#### Blocco di testo ####
S. Veronica – per chi ne ha già sentito parlare – è nota come la “mistica dell’espiazione”. Sappiamo che la sua vita religiosa, secondo la spiritualità tipica del suo tempo, è caratterizzata da molteplici forme di penitenza in espiazione dei peccati delle anime più lontane da Dio (lei stessa si definirà “mezzana” tra Dio e i peccatori, e la sua follia, in questo senso, la spingerà fino a porsi sulla bocca dell’inferno per impedire alle anime di entrarvi, disposta a pagare qualsiasi prezzo pur di riportarle a Dio).

Questo è senz’altro il volto più impressionante di Veronica, il più conosciuto, anche se sconcertante, per quanto abbia comportato per lei grandi sofferenze, ma non per questo manca in Veronica il risvolto gioioso del suo rapporto con Dio. Per lei Dio è un Tu con il quale fin dalla più tenera età è capace di “giocare”.

Avremo modo di vedere come Veronica ha con Dio un tipo di relazione in cui c’è posto per il gioco, la gara e lo scherzo; essa scopre che Dio è “giocatore” nella sua intima natura e che lei, come creatura umana, è invitata a partecipare a questo “gioco”.

Veronica bambina, poi giovane adolescente, poi donna e religiosa, avrà sempre a che fare con gli scherzi d’un Dio che la fa maturare nell’amore e la porta alla follia, proprio attraverso continue sfide e vere e proprie gare d’amore.

Sotto questa nuova luce potremmo allora identificare l’originalità di Veronica, proprio con la sua capacità di mettersi in gioco, di stare al gioco, un gioco che di anno in anno, raffina la sua abilità nel comprendere i gusti di Dio, per rispondervi in maniera sempre più pronta e precederlo, addirittura, in ciò che Lui si aspetta da lei.

E’ una gara a due tra Dio e la sua anima… un gioco che prorompe istintivamente e si esprime in termini di vitalità immediata…

Veronica ci ha lasciato 22.000 pagine di diario, inoltrandoci nel quale, non possiamo non provare vertigine e disorientamento, infatti, non parla tanto di se stessa, bensì dell’irrompere continuo nella sua vita, di una Presenza sconvolgente, un Tu che prevale su di lei con la potenza dell’Amore e, per così dire, “sequestra” la sua vita in una missione che trascende ogni umana capacità e immaginazione.
####
### Esercizio scritto:
Riprendi il testo su santa Veronica e il suo rapporto con Dio, proseguendo dopo l'ultima frase.
#### Elenco ####
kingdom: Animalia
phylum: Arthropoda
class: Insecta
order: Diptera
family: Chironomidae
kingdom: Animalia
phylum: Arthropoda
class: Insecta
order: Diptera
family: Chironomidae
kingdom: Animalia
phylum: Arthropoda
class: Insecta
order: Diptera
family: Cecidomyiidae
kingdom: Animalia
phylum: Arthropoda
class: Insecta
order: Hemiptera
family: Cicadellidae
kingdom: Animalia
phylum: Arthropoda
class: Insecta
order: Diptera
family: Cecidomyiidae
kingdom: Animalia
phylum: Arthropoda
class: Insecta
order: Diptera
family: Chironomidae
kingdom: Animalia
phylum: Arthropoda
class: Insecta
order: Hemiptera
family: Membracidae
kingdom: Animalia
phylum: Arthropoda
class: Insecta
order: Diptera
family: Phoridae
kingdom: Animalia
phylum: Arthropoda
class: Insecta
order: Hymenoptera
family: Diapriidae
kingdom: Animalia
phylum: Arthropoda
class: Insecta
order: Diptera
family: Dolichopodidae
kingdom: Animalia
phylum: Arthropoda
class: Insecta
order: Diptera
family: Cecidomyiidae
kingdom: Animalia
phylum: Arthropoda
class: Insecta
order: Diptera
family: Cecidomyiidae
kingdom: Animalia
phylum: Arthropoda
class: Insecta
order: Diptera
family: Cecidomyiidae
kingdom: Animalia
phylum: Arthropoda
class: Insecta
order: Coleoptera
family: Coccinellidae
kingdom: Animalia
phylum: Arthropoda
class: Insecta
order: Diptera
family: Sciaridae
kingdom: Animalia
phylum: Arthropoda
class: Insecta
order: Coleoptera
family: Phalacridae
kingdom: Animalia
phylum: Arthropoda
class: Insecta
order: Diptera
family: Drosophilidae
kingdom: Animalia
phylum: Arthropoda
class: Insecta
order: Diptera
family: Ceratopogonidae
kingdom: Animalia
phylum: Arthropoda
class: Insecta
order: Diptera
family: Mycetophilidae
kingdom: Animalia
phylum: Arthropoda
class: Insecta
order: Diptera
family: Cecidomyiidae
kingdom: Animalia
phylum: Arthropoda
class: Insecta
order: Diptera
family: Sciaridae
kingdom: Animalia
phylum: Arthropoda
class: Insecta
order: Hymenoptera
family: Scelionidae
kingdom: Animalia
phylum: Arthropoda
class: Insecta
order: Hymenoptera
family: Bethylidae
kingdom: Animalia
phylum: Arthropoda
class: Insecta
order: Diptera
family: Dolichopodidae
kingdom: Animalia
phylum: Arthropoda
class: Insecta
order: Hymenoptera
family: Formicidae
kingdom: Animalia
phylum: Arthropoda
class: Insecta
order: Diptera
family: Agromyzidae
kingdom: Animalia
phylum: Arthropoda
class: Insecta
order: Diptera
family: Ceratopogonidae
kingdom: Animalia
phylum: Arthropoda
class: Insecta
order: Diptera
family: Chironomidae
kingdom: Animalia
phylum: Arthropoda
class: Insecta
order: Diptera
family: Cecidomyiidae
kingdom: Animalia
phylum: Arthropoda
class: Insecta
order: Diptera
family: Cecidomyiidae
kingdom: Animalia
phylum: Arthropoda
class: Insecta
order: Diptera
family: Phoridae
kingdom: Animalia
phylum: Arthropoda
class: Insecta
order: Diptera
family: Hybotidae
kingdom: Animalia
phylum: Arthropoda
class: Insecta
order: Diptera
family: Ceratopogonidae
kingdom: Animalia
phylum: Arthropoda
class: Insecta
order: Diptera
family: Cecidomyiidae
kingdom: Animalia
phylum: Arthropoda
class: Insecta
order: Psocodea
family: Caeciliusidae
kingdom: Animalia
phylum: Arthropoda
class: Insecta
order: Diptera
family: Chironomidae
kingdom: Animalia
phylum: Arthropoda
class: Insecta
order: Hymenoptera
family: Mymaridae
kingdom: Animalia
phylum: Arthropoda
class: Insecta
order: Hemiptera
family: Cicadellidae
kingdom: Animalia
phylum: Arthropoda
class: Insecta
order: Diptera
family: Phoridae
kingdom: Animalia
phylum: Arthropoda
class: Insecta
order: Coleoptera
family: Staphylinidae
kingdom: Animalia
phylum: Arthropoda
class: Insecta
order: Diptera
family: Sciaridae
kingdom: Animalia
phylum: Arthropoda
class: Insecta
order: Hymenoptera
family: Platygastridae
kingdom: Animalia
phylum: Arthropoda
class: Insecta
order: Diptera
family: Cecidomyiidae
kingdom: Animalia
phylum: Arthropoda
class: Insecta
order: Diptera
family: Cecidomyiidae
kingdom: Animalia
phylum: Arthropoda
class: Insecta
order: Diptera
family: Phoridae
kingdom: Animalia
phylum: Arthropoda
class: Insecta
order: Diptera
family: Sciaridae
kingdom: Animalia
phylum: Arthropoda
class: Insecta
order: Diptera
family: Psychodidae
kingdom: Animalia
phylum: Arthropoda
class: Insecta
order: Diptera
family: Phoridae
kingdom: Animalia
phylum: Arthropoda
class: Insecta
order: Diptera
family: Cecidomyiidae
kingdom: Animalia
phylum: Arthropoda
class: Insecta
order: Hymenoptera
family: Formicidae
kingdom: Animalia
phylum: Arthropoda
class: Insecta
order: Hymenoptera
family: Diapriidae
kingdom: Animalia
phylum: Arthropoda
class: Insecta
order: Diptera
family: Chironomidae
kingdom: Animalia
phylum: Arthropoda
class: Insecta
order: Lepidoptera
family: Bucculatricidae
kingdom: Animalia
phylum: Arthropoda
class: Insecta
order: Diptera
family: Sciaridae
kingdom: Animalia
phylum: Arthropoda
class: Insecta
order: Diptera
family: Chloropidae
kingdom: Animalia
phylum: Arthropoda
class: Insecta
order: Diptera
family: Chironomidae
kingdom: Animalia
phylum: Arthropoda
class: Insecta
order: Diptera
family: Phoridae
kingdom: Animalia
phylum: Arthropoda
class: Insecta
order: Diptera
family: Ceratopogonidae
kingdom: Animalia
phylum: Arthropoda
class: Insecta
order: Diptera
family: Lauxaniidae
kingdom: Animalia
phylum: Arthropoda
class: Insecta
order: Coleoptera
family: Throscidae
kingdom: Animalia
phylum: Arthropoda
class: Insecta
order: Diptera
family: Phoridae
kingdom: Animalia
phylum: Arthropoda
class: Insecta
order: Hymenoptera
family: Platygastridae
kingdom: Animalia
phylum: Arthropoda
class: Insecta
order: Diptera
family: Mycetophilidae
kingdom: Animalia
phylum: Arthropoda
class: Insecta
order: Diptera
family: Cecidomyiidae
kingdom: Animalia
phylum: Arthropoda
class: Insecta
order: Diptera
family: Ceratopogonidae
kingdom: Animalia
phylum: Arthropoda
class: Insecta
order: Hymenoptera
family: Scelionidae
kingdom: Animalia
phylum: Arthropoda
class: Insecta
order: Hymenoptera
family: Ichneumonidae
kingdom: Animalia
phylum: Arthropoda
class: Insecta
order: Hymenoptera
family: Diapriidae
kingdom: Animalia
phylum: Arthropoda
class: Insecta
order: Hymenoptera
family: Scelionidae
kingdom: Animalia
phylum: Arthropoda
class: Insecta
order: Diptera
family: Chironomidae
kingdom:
####
### Risposta:
La sua non è una storia qualunque, ma quella di un’anima nel suo rapporto con Dio, una storia che si svolge nella profondità del suo essere, nella sua interiorità immersa nel Mistero…da questa profondità Veronica si racconta e i suoi scritti sono simili ad una vena d’acqua che affiora e che porta con sé qualcosa della freschezza e della trasparenza divine… non ci resta che lasciarcene affascinare…

…giochi d’Infanzia

“[Oggi]…il Signore mi ha fatto comprendere certe grazie e favori datimi da piccolina e come ha cominciato a scherzare con me fin da quando ero in fasce1…”.

“…Avevo forse tre o quattro anni quando, una mattina, mentre mi divertivo a cogliere dei fiori nell’orto, mi parve di vedere Gesù bambino che coglieva gli stessi fiori con me, allora smisi di coglierli, andai verso il Bambino per prenderlo e mi sembrò che  dicesse: – Sono io il vero fiore – poi, immediatamente  scomparve.

Tutto ciò lasciò in me come una luce che mi portava a non cercare più il piacere nelle cose momentanee,  mentre rimanevo tutta attratta dalla bellezza del divino Bambino.

Mi era rimasto così impresso nella mente che neppure comprendevo ciò che stavo facendo. Correvo ora in un luogo, ora in un altro per vedere se lo potevo  ritrovare.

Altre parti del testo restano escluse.